5. C’est ainsi qu’Ezéchias, malade, ne se souvenait plus des délices de ses festins, ni de la gloire de son royaume ; mais seulement de sa justice et de ses œuvres de piété. Car il disait à Dieu : « Souvenez-vous, Seigneur, que j’ai marché en votre présence dans une voie droite. » (2R. 10,3) Voyez de même la joie que ressent saint Paul, lorsqu’il dit : « J’ai bien combattu, j’ai achevé ma course, j’ai gardé la foi. » (2Tim. 4,7)
Vous me demanderez peut-être de quels autres biens saint Paul pouvait se souvenir en cet état, et quelle autre consolation il pouvait avoir, que de ses vertus passées. Je vous réponds qu’il pouvait rappeler alors en sa mémoire plus d’avantages, même temporels, que toutes ces personnes du monde ; car il avait reçu des honneurs et des dons très considérables. Il dit lui-même, écrivant aux Galates, qu’ils l’avaient reçu « comme un ange du Seigneur, et comme Jésus-Christ même. Qu’ils, eussent, si cela était possible, arraché leurs propres yeux pour les lui donner » (Gal. 4,14), et qu’ils eussent de bon cœur donné leur propre vie pour sauver la sienne.
Cependant cet apôtre, à la fin de sa vie, ne se souvient plus de tous ces honneurs il n’a dans la mémoire que ses travaux, et la récompense qu’il en attend. Et certes, c’était avec grande raison que ce saint apôtre avait effacé le reste de sa mémoire. Les honneurs se perdent en ce monde, mais les souffrances nous accompagnent après notre mort, et, au lieu qu’on nous redemande compte des premiers, on nous rend, au contraire, des récompenses pour les autres.
Ne savez-vous pas quel trouble nos péchés causent dans notre esprit au moment de notre mort ; quelle est alors notre inquiétude et l’agitation de notre cœur. Lorsque nous sommes ainsi déchirés au dedans de nous, le souvenir de nos vertus, qui se présente alors à notre âme, est comme la douceur du calme qui succède à la tempête, et qui nous console dans le trouble et dans le désespoir nous nous trouvons réduits. Si nous étions sages, mes frères, cette crainte nous accompagnerait durant toute notre vie. Mais, parce que nous y sommes insensibles tant que nous vivons, elle se saisira de nous à la mort, et nous frappera de terreur.
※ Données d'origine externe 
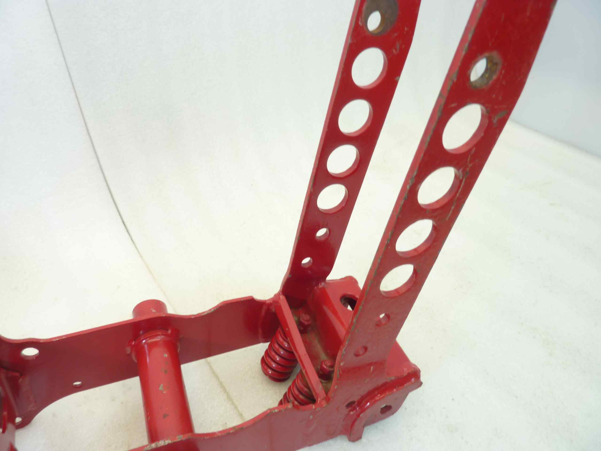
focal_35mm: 25
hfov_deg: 69.4
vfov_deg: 54.9
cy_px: 226
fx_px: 434
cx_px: 300
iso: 80
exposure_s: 1/20
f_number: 3.3
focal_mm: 4.1
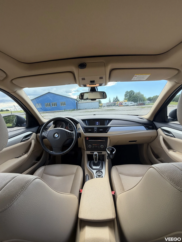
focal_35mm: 14
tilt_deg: -8.7
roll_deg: +2.6
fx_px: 98
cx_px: 91
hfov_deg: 85.7
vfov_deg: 102.1
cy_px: 121
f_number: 2.2
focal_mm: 2.22
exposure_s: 1/221
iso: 50
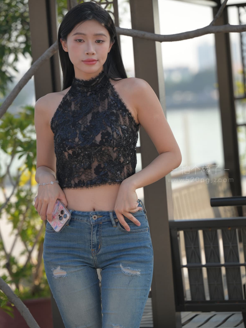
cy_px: 164
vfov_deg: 15.1
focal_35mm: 131
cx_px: 122
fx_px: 1241
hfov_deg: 11.3
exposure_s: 1/400
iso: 80
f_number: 3.2
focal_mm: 120
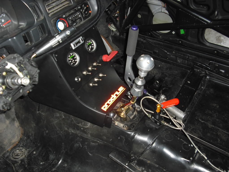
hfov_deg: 49.0
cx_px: 114
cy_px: 86
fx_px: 251
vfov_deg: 37.7
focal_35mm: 38
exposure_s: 1/60
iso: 200
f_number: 2.8
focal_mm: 6.2
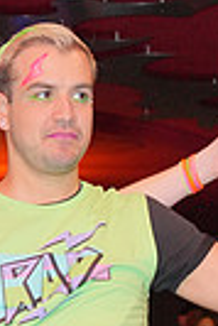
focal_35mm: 192
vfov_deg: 10.3
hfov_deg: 7.1
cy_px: 529
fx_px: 1739
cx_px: -38
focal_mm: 44
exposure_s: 1/200
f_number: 4
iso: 4000
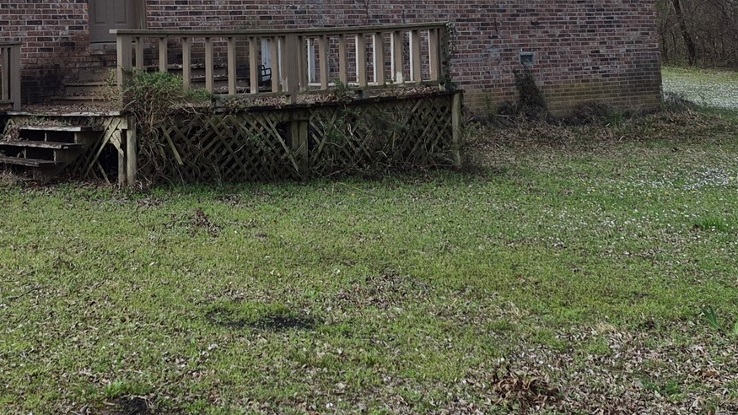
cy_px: -10
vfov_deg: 21.0
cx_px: 57
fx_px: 1076
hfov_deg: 35.4
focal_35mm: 55
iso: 80
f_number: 1.8
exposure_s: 1/3832
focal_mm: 5.4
Un prisonnier, un coupable, n’est jamais plus triste que lorsqu’on le tire de la prison pour le présenter à son juge. C’est alors qu’il tremble, quand il se voit au pied du tribunal, où il doit rendre compte de ses crimes, et entendre prononcer l’arrêt de sa mort. N’est-ce pas ce qui remplit l’esprit des mourants de spectres et de visions effroyables, qu’ils nous racontent eux-mêmes, et dont ils ne peuvent souffrir le regard ? Ils font des efforts si violents dans le désespoir où ils sont, qu’ils en ébranlent tout leur lit et le renversent par terre. Ils lancent de tous côtés des regards farouches sur ceux qui les environnent. On voit au-dehors ce que l’âme souffre au dedans, lorsqu’elle combat pour ne pas sortir du corps, ou qu’elle ne peut supporter la présence des anges qui viennent à elle.
Si le regard de quelques personnes nous fait souvent trembler de peur, que ferons-nous lorsque les anges viendront à nous d’un œil menaçant, et que les puissances célestes nous sépareront de toutes les choses présentes ? Que deviendrons-nous, lorsque notre âme, se voyant arrachée du corps comme par force, jettera mille soupirs inutiles et mille regrets superflus, comme ce riche de l’évangile, qui s’affligea si inutilement à la mort ?
Gravons donc ceci dans nos âmes. Pensons sérieusement, mes frères, à ce triste état. Craignons d’y tomber, afin que nous n’y tombions pas. Conservons en nous-une vive appréhension de ces maux. Ainsi, nous ne les éprouverons pas, mais nous jouirons au contraire des biens éternels, que je vous souhaite à tous, par la grâce et par la miséricorde de Notre Seigneur Jésus-Christ, à qui, avec le Père et le Saint-Esprit, qui nous vivifie, est toute la gloire, maintenant et toujours, et dans tous les siècles des siècles, Ainsi soit-il (418).